Now, we can prove that this algorithm is a 3-approximation algorithm. Even though algorithm increase uniformly, we can just pick the smallest delta value of constraints to run this algorithm in polynomial time. With this, all other parts of algorithm are polynomial. Therefore, this algorithm runs in a polynomial time.
Now, let’s think about the solution that assigning $i$ to $j$ which $i$ that contributes to $j$ and assigning $i$ that doesn’t contributes to the facility in $T’$ to facility $j$ in $T’$ such that maximizes $v_j$. Notice that from the algorithm we forced it to contributes to only one facility or none of facility.

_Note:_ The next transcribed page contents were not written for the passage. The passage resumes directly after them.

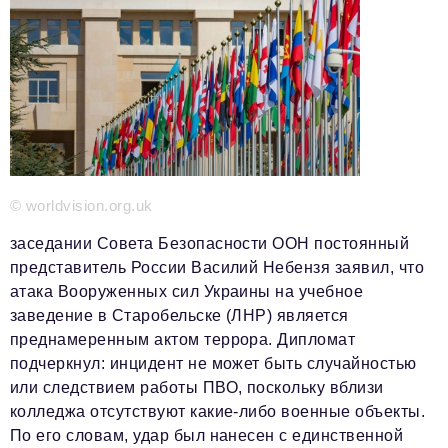
Телефон редакции:
+7 495 727-01-67
Электронные почты редакции:
Информационный отдел
info@business-magazine.online
Отдел рекламы
reklama@business-magazine.online
Отдел распространения/редакционная подписка
podpiska@business-magazine.online
© worldvision.org.uk
Отдел по работе с партнерами
partner@business-magazine.online
заседании Совета Безопасности ООН постоянный
представитель России Василий Небензя заявил, что
атака Вооруженных сил Украины на учебное
заведение в Старобельске (ЛНР) является
преднамеренным актом террора. Дипломат
подчеркнул: инцидент не может быть случайностью
или следствием работы ПВО, поскольку вблизи
колледжа отсутствуют какие-либо военные объекты.
По его словам, удар был нанесен с единственной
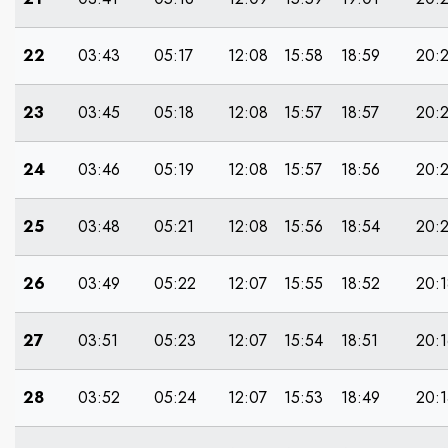
22
03:43
05:17
12:08
15:58
18:59
20:
23
03:45
05:18
12:08
15:57
18:57
20:
24
03:46
05:19
12:08
15:57
18:56
20:
25
03:48
05:21
12:08
15:56
18:54
20:
26
03:49
05:22
12:07
15:55
18:52
20:1
27
03:51
05:23
12:07
15:54
18:51
20:1
28
03:52
05:24
12:07
15:53
18:49
20:1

Let’s define $A(i)$ $\subseteq$ $N(i)$ as the set of assigned clients to faciltiy $i$ which clients neighbors $i$ $\in$ $T$, $Z$ as the set of clients that doesn’t neighbors any $j$ $\in$ $T$ and $X(j)$ $\in$ $T’$ as the facility that client $j$ assigned for $j$ such that contributes none of $T’$. Notice that all of clients that contributes none of $T’$ will not be in $A(i)$ because it should neighbor of some in $T’$ if it contributes. At the same time, all of clients that contributes some of $T’$ will be in $A(i)$ because it should neighbor of some in $T’$. Then, total cost will be $\sum\limits_{i \in T’}(f_i + \sum\limits_{j \in A(i)}c_{ij})$ $+$ $\sum\limits_{j \in Z}c_{X(j)j}$. Then, $\sum\limits_{i \in T’}(f_i + \sum\limits_{j \in A(i)}c_{ij})$ $=$ $\sum\limits_{i \in T’}\sum\limits_{j \in A(i)}(w_{ij} + c_{ij})$ $=$ $\sum\limits_{i \in T’}\sum\limits_{j \in A(i)}v_{j}$. Notice that first equality comes from that $i$ $\in$ $T’$ $\subseteq$ $T$ and $T$ is the set of facility that become tight. At the same time, $w_{ij}$ $+$ $c_{ij}$ $=$ $v_j$ because $j$ is tight. Notice that $j$ is tight because $j$ will contributes to only one facility and $j$ will be assigned to there. Now, $\sum\limits_{j \in Z}c_{X(j)j}$ $\le$ $3\sum\limits_{j \in Z}v_{X(j)}$ if we pick $X(i)$ as the maximum possible one for $v_j$. Notice that we proved that “if $j$ doesn’t have a neighbor in $T’$ then there exists $i \in T’$ such that $c_{ij} \le 3v_j$”. Therefore, claim holds.